This week Tinder announced that they’re launching a new opt-in setting for their users in India called ‘My Move’. It gives women the choice to be the only one with the power to send the first message – so basically it’s Bumble.
— Tinder India (@Tinder_India) September 25, 2018
There’s a lot of big talk about the impact of the ~revolutionary~ ‘women make the first move’ feature, but branding it as ’empowering’ or even a ‘safety feature’ always feels like a wildly over-enthusiastic exaggeration.
Just take the major oversell doled out by General Manager for Tinder owner Match Group India, Taru Kapoor:
“(Users) can shape their own destiny, connect with people they feel comfortable with and at all points of time, feel in control. Our users have the autonomy, especially women have the autonomy, on how to be engaged, to be empowered, to control their experience.”

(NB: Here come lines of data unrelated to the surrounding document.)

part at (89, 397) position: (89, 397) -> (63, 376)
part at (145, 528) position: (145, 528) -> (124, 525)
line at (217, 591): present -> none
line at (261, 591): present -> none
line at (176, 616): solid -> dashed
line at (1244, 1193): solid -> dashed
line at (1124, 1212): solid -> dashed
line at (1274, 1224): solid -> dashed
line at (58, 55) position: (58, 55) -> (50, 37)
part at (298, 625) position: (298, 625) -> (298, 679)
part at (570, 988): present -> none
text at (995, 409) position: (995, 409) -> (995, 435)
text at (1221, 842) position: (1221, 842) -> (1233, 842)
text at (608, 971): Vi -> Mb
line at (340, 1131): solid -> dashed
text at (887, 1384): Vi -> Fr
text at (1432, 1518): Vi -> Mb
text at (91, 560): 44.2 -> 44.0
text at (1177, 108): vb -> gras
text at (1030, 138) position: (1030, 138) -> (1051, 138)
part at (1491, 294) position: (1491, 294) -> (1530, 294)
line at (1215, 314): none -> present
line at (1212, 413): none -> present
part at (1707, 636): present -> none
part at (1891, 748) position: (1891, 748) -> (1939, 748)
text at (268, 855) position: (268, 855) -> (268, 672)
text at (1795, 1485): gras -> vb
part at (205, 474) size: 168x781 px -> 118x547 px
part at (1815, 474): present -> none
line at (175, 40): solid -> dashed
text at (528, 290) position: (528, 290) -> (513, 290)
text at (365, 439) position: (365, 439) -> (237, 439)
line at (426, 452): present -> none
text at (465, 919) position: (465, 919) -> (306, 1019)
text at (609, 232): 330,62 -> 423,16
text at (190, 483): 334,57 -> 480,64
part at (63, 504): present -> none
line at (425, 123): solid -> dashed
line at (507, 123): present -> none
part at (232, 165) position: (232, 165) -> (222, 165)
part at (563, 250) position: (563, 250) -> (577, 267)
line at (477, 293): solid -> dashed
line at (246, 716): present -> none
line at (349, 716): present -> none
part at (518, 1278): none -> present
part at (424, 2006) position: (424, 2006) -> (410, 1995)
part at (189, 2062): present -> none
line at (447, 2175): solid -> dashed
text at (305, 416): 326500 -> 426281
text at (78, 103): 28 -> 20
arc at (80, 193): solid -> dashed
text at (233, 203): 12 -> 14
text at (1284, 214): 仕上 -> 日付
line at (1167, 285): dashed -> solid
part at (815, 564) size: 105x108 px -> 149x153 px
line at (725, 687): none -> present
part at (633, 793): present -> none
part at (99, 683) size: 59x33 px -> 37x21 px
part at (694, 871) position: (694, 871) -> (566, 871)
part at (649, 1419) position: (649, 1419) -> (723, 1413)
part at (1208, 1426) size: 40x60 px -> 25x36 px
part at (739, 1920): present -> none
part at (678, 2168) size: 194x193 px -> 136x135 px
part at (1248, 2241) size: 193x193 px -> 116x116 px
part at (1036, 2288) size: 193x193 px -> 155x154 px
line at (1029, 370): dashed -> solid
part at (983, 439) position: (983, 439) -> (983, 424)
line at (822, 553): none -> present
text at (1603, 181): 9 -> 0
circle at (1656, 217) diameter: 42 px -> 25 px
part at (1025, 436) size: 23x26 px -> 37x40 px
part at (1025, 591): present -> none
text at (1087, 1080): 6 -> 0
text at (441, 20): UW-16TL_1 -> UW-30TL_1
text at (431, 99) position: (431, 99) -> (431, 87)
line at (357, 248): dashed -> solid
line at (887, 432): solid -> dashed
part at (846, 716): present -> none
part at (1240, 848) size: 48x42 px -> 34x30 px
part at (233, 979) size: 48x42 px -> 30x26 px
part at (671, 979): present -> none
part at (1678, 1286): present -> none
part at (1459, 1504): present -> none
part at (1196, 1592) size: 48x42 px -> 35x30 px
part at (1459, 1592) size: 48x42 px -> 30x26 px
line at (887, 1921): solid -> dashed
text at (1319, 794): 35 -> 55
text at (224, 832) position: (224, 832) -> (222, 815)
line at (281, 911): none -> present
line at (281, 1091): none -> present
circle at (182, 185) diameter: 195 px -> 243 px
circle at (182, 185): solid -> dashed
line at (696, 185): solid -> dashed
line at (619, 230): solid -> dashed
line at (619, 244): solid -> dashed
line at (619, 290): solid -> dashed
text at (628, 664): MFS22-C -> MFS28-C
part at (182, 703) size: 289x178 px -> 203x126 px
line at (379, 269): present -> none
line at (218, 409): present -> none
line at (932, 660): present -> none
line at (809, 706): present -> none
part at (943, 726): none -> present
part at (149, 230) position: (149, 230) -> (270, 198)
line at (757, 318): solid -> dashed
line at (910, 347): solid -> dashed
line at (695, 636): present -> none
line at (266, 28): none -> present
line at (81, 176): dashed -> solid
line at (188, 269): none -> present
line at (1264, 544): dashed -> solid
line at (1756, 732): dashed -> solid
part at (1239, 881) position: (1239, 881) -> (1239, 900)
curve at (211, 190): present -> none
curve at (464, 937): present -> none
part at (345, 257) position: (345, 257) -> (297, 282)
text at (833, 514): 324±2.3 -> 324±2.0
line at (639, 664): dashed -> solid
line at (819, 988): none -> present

I hate to be cynical, but realistically having women send the first message does not majorly change the course of any conversation. If a guy is going to be sexually explicit, racist, rude or any of the other usual brands of gross that women cop on dating apps, they’re going to do it whether or not we send the first wave emoji.
I've had some interesting conversations with some of my female friends about how effective this new feature will be. General consensus seems to be: not very. Would love to hear what you think!
— Rishi Iyengar (@Iyengarish) September 25, 2018
Content filters, heavier scrutiny on users, more thorough identity confirmation processes are just some of the ways that dating apps can actually create a safer space for their non-male users.
I don’t particularly care for advertising that tries to sell me fake empowerment in the form of a fairly-useless first message feature, so let’s not pretend that Tinder or Bumble are doing anything meaningful to cull creeps from my dating feed by just putting the onus on women to look really closely before sending that first message.
Gross men will be gross no matter your opening line.